# ESTRATTO DELLA PAGINA:
________________

Coronavirus, produttore farmaco Avigan: “Nessuna prova che funzioni”. In Italia parte la sperimentazione

“Al momento non esistono prove scientifiche cliniche che dimostrino l’efficacia e la sicurezza di Avigan contro Covid-19 nei pazienti”. Lo ha spiegato il Corporate senior director Fujifilm Italia, Mario Lavizzari, in seguito alle notizie su una sperimentazione in Italia del farmaco antivirale.

L’azienda produttrice prevede di avviare uno studio in Giappone e “non è in grado di divulgare alcun piano per l’uso di Avigan in altri Paesi”.

L’azienda ha spiegato che Avigan è attualmente somministrato a pazienti di Covid-19 in Giappone ai fini di uno studio di osservazione condotto da istituzioni mediche che cooperano con i team istituiti dal Centro Nazionale per la Salute e la Medicina Globali del Giappone (National Center for Global Health and Medicine of Japan).

________________

# INSIEME DI DATI:
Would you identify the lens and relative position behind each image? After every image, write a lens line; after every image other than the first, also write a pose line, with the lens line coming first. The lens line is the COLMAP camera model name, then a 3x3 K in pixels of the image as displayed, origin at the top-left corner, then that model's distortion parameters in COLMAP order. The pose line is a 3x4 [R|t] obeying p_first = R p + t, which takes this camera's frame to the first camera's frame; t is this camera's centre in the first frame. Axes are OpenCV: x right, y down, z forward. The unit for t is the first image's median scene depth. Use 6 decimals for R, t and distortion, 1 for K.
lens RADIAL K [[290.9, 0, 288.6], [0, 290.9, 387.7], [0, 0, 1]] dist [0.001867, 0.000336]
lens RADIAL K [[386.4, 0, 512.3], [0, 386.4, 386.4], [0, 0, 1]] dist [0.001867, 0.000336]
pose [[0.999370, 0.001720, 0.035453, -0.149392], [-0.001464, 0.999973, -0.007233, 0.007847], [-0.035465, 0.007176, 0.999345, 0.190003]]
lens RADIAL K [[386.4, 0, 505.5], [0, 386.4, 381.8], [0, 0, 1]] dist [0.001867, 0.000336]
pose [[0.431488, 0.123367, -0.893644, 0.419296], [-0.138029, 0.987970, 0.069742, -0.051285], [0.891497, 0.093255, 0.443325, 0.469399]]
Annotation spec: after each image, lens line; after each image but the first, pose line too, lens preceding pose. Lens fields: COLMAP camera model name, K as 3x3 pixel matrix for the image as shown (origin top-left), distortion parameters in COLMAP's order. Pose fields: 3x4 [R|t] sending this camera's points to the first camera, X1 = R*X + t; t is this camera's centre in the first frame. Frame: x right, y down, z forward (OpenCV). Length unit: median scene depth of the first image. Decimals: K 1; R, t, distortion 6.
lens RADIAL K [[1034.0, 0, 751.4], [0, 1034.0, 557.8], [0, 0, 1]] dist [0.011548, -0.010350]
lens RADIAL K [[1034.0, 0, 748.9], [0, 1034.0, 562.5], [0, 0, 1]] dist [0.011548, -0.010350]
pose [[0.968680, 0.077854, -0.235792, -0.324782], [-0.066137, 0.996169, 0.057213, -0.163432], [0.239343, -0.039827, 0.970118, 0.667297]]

________________

# ISTRUZIONI DI LAVORO:
(A) Nell'articolo su Avigan, quale incarico ricopre Mario Lavizzari?
(B) Elenca tutte le dichiarazioni che l'articolo su Avigan attribuisce all'azienda produttrice, sia direttamente sia tramite Mario Lavizzari.
(C) Prosegui l'articolo su Avigan a partire dall'ultima frase riportata.

# RISULTATI DEGLI ESERCIZI:
(A) È Corporate senior director di Fujifilm Italia.

(B)
1. Al momento non esistono prove scientifiche cliniche che dimostrino l'efficacia e la sicurezza di Avigan contro Covid-19 nei pazienti.
2. L'azienda prevede di avviare uno studio in Giappone.
3. L'azienda non è in grado di divulgare alcun piano per l'uso di Avigan in altri Paesi.
4. Avigan è attualmente somministrato a pazienti di Covid-19 in Giappone per uno studio di osservazione. Lo conducono istituzioni mediche che cooperano con i team istituiti dal Centro Nazionale per la Salute e la Medicina Globali del Giappone.

(C)
Avigan, farmaco utilizzato in Cina

“Sappiamo – ha aggiunto l’Azienda – che il Favipiravir (versione generica) è stato somministrato a pazienti Covid-19 in Cina.

Avigan è stato sviluppato da Fujifilm Toyama Chemical ed è stato approvato nel 2014 in Giappone come farmaco anti-influenzale. Deve essere somministrato a coloro che sono stati infettati da una nuova influenza o dal riemergere delle infezioni del virus dell’influenza, quando un altro farmaco antinfluenzale non funziona, si spiega nella nota dell’azienda che conferma “di essere impegnata in queste settimane, con la propria tecnologia e i propri tecnici a fianco di tante strutture mediche in Italia e nel mondo”.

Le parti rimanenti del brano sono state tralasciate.